Leyendo el Quijote vemos formarse delante de nuestros ojos un género que no existía antes y que a partir de este momento resultará cada vez más frecuente. Es un género tan moderno que ni siquiera tiene nombre. Nosotros hoy lo llamamos novela, pero entonces las novelas eran otra cosa.

En realidad, este género ni es género ni es nada, porque dentro de él cabe todo: todo tipo de personajes, todo tipo de tramas, de reflexiones, de lenguajes, de estructuras y hasta de géneros, porque en este moderno artefacto que se está formando delante de nuestras narices ¡hay hasta novelas dentro de la novela!

Cervantes no hizo nada que no hubieran hecho antes otros escritores. Su gran contribución —la razón por la que lo llamamos padre de la novela moderna— fue abrir de par en par las puertas de la literatura a la bulliciosa variedad ideológica y lingüística de la vida de la calle.

La vida normal y corriente

La literatura medieval no se ocupaba de la vida normal y corriente, de lo cotidiano; prefería contar hazañas de valerosos caballeros en islas fantásticas o aventuras maravillosas en tierras lejanas. La vida de todos los días carecía de interés.

La novela picaresca dio un giro radical a este panorama y por primera vez en la historia de la novela en castellano las cosas y la gente corriente se colaron en los libros: dejó de haber encantadores para que entraran los frailes avaros; las molineras sustituyeron a las princesas; y los valientes caballeros andantes dejaron paso a los escuderos empobrecidos.
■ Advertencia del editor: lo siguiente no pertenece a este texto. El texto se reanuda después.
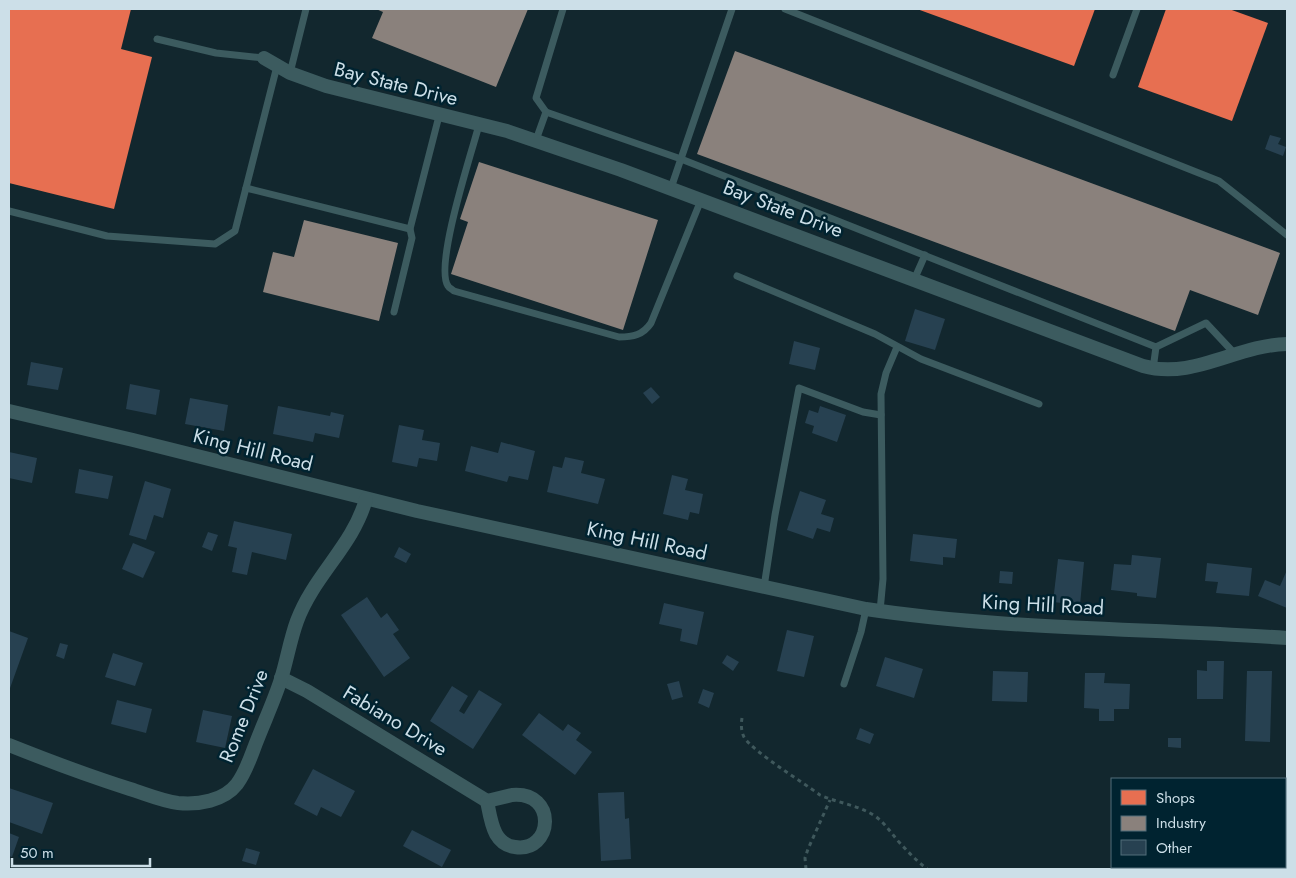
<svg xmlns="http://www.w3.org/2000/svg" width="1296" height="878" viewBox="0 0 1296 878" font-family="Jost,sans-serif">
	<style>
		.shops { fill: #e76f51 }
		.industry { fill: #8a817c }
		.building { fill: #274151 }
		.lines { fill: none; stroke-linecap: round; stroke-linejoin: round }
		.path { stroke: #3f585c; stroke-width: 3; stroke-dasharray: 4 4; stroke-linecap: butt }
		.service { stroke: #3c5b5f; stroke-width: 7 }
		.minor { stroke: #3c5b5f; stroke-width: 14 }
		.secondary { stroke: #3d6164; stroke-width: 20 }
		.labels { text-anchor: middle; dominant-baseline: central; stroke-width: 5; stroke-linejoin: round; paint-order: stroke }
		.street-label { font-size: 20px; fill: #ccdfe8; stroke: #002330 }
	</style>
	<rect width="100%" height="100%" fill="#12272e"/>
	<g class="shops">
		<polygon points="9,9 131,9 121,49 152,57 114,209 9,183"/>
		<polygon points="917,9 1095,9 1074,66"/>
		<polygon points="1166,9 1229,9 1268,23 1232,121 1138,87"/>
	</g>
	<g class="industry">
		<polygon points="376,9 528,9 496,87 372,38 383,12"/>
		<polygon points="735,51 1280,253 1258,315 1190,290 1175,331 697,154"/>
		<polygon points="479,162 658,220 623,330 451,274 468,222 460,219"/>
		<polygon points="304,220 398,243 379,321 263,292 273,252 294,257"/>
	</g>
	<g class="building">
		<polygon points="1270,135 1281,138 1278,144 1286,147 1283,156 1265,149"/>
		<polygon points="915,309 945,319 935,350 905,341"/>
		<polygon points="794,341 820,348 815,370 789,364"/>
		<polygon points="31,362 63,368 58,390 27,385"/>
		<polygon points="130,384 160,390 156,415 126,409"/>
		<polygon points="651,387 660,397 652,404 643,393"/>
		<polygon points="190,398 228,405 224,431 185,424"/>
		<polygon points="278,406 330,416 331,412 344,415 339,438 315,433 313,442 273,434"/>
		<polygon points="820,406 846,415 837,442 812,433 814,426 805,423 809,410 818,413"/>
		<polygon points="399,425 424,430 422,440 440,443 437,461 419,458 417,467 392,462"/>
		<polygon points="501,442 535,451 528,480 509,476 507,482 465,471 471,446 498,453"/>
		<polygon points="9,452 37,458 32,483 9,478"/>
		<polygon points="565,457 584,461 581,473 605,479 598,504 547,492 553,466 562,468"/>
		<polygon points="79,469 113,476 108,499 75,493"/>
		<polygon points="672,475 688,479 685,490 703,494 699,514 690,512 688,520 663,514"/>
		<polygon points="145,481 171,489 163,518 154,515 146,540 129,535"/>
		<polygon points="800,491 826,500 821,514 834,518 830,532 817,528 813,539 787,530"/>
		<polygon points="234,521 292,534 286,560 252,552 247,575 232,572 237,548 228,546"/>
		<polygon points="208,532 218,535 212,551 202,547"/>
		<polygon points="913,534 957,539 955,558 943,557 943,565 910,561"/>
		<polygon points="133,543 155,552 143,578 122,569"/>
		<polygon points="399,547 411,554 406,563 394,557"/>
		<polygon points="1132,555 1161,558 1156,598 1137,596 1137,593 1111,590 1114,564 1131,565"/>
		<polygon points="1058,559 1084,562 1080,605 1053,602"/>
		<polygon points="1207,563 1252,568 1249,596 1216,593 1218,582 1205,581"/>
		<polygon points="1287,570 1287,608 1258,596 1265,580 1280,586"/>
		<polygon points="1000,571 1013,572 1012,584 999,583"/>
		<polygon points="367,597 381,618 387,613 399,630 393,634 410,658 384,677 341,615"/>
		<polygon points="664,603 704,612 697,645 680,641 682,629 659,624"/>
		<polygon points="787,630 814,636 804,677 777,671"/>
		<polygon points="9,631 28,638 9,691"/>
		<polygon points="60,643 68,645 64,659 56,656"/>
		<polygon points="113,653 143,663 135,686 105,677"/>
		<polygon points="727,655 739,662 733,671 722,663"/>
		<polygon points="885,657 923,669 914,698 876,686"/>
		<polygon points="1207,661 1224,661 1223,699 1197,699 1197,670 1207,671"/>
		<polygon points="993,671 1028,672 1027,702 992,701"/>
		<polygon points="1247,671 1272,671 1270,742 1245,741"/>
		<polygon points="1085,673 1105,673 1104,683 1130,684 1129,709 1114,709 1114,721 1099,721 1099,709 1084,708"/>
		<polygon points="679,681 683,697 672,700 667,684"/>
		<polygon points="452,686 468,696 459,711 464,714 479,690 502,704 473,749 430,721"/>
		<polygon points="703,689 714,693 709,708 698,703"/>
		<polygon points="117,700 152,709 146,733 111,724"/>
		<polygon points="203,710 232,716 225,748 196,742"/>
		<polygon points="539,713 563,731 568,724 581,733 576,740 592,752 575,775 522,735"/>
		<polygon points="860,728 874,734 870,744 856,739"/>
		<polygon points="1168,738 1181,738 1181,748 1168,747"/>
		<polygon points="313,769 355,791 341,817 321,807 317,816 294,804"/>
		<polygon points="9,788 53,803 42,834 9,822"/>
		<polygon points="624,792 625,819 629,818 631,859 601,861 598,793"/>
		<polygon points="412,830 451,850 442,867 403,846"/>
		<polygon points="9,833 19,837 12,857 9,856"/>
		<polygon points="246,848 260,852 256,865 242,861"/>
		<polygon points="1179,867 1221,867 1227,869 1184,869"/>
	</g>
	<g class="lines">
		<g class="path">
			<path d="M 742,718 C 741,724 741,731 744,737 C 753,752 804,783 820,795 C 838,803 858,805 875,816 C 885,823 891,833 899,842 C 908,852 917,861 927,869"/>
			<polyline points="806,869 805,858 808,849 830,800"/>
		</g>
		<g class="service">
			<polyline points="785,9 1219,181 1287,235"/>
			<polyline points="157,39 216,53 264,58"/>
			<polyline points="290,73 306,9"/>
			<polyline points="1113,75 1137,9"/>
			<polyline points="546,112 681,159 1156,347 1206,323 1235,354"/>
			<path d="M 479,125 C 472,151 434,266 448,286 C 449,288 452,289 454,291 L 619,337 C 633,337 643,335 651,323 L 701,200"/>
			<polyline points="536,140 546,112 536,98 563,9"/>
			<polyline points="246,188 410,229 439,116"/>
			<polyline points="671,188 732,9"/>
			<polyline points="9,211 107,236 215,244 235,231 277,66"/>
			<polyline points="737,276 875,334 921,359 1039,404"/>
			<polyline points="914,280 925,255"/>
			<polyline points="394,312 412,238 410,229"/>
			<polyline points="1153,369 1156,347"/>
			<polyline points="764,587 775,515 799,388 863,412 881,415"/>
			<polyline points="880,611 883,579 881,394 886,373 897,347"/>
			<polyline points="844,684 861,632 866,609"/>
		</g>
		<g class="minor">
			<path d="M 264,58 L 290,73 L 326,86 L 507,131 L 621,170 L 1143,366 C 1194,380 1236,345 1287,344"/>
			<path d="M 9,411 L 133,440 L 417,511 L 866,609 C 1005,630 1147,628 1287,638"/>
			<polyline points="281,678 307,691 487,801"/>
			<path d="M 9,745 C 49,761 89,776 130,789 C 146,794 162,801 178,803 C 198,805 224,801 237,784 C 246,772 251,756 256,743 C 264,722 274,701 281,679 C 287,660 290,640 297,621 C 314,575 353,546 366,499"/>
			<path d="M 512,795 C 558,791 553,853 515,847 C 507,846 500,841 496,834 C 491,825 489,811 487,801 Z"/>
		</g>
		<polyline class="secondary" points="1286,869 1287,867"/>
	</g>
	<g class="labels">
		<g class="street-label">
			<text transform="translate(396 84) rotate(14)">Bay State Drive</text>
			<text transform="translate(783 209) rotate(21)">Bay State Drive</text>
			<text transform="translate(253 450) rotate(14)">King Hill Road</text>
			<text transform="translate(647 541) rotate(12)">King Hill Road</text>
			<text transform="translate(1043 605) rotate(3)">King Hill Road</text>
			<text transform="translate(244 716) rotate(-68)">Rome Drive</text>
			<text transform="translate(395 721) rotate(31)">Fabiano Drive</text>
		</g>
	</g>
	<rect width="1296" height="878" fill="none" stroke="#ccdfe8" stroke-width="20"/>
	<rect x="1111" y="778" width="175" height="90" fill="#002330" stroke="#526e7a"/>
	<rect x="1121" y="790" width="25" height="15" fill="#e76f51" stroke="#526e7a"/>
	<text x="1156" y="803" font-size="15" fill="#ccdfe8">Shops</text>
	<rect x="1121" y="816" width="25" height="15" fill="#8a817c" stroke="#526e7a"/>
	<text x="1156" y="828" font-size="15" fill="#ccdfe8">Industry</text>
	<rect x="1121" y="840" width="25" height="15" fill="#274151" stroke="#526e7a"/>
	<text x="1156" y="853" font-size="15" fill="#ccdfe8">Other</text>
	<path d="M12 858v8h138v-8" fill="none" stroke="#ccdfe8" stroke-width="2.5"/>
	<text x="20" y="858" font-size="15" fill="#ccdfe8" stroke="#002330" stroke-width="4" paint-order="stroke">50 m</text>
</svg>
Aunque a Cervantes no le gustaban mucho las novelas picarescas porque solo mostraban la parte más oscura y deprimente de la vida diaria, sí aprovechó esa ampliación del campo de batalla para abrir las puertas de su libro a la variadísima vida de los caminos: por el Quijote desfilan viajeros, mesoneros, mozas, curas, bachilleres, duques, duquesas, barberos, sobrinas, presos o titiriteros.

Y cada uno de estos personajes tiene su propia singularidad lingüística. Si en las novelas medievales el narrador y los personajes hablaban todos del mismo modo, en la novela de Cervantes Don Quijote no habla como el cura, ni este como el bachiller o Sancho Panza. Cada uno de ellos es un ser singular y su manera de expresarse refleja su manera de ver el mundo.

La puerta se ha abierto, y ya no podrá volver a cerrarse. Pasarán algunos años antes de que la literatura se cuele en las casas ajenas y nos cuente los entresijos de las familias. Y tendrá que pasar todavía más tiempo para que se meta en la cama con los personajes y nos diga lo que hacen bajo las sábanas.

Pero el camino por el que transitarán todas las novelas del siglo XX ya está desbrozado: Don James Joyce ya puede escribir 1.000 páginas contando un día cualquiera en la vida monda y lironda de un hombre como tú.

(TAREA: Haz una lista con las cinco o seis novelas que más te hayan gustado. Piensa si esas novelas podrían haberse escrito sin esa nivelación entre narrador, personaje y lector que lleva a cabo el Quijote. ¿Existirían si el personaje literario no se hubiera independizado en su momento del autor? ¿Podrían haberse escrito si la vida cotidiana no hubiese entrado en la literatura? Y una última pregunta: ¿se te ocurre el título de alguna novela contemporánea que parezca haber sido escrita antes del Quijote?)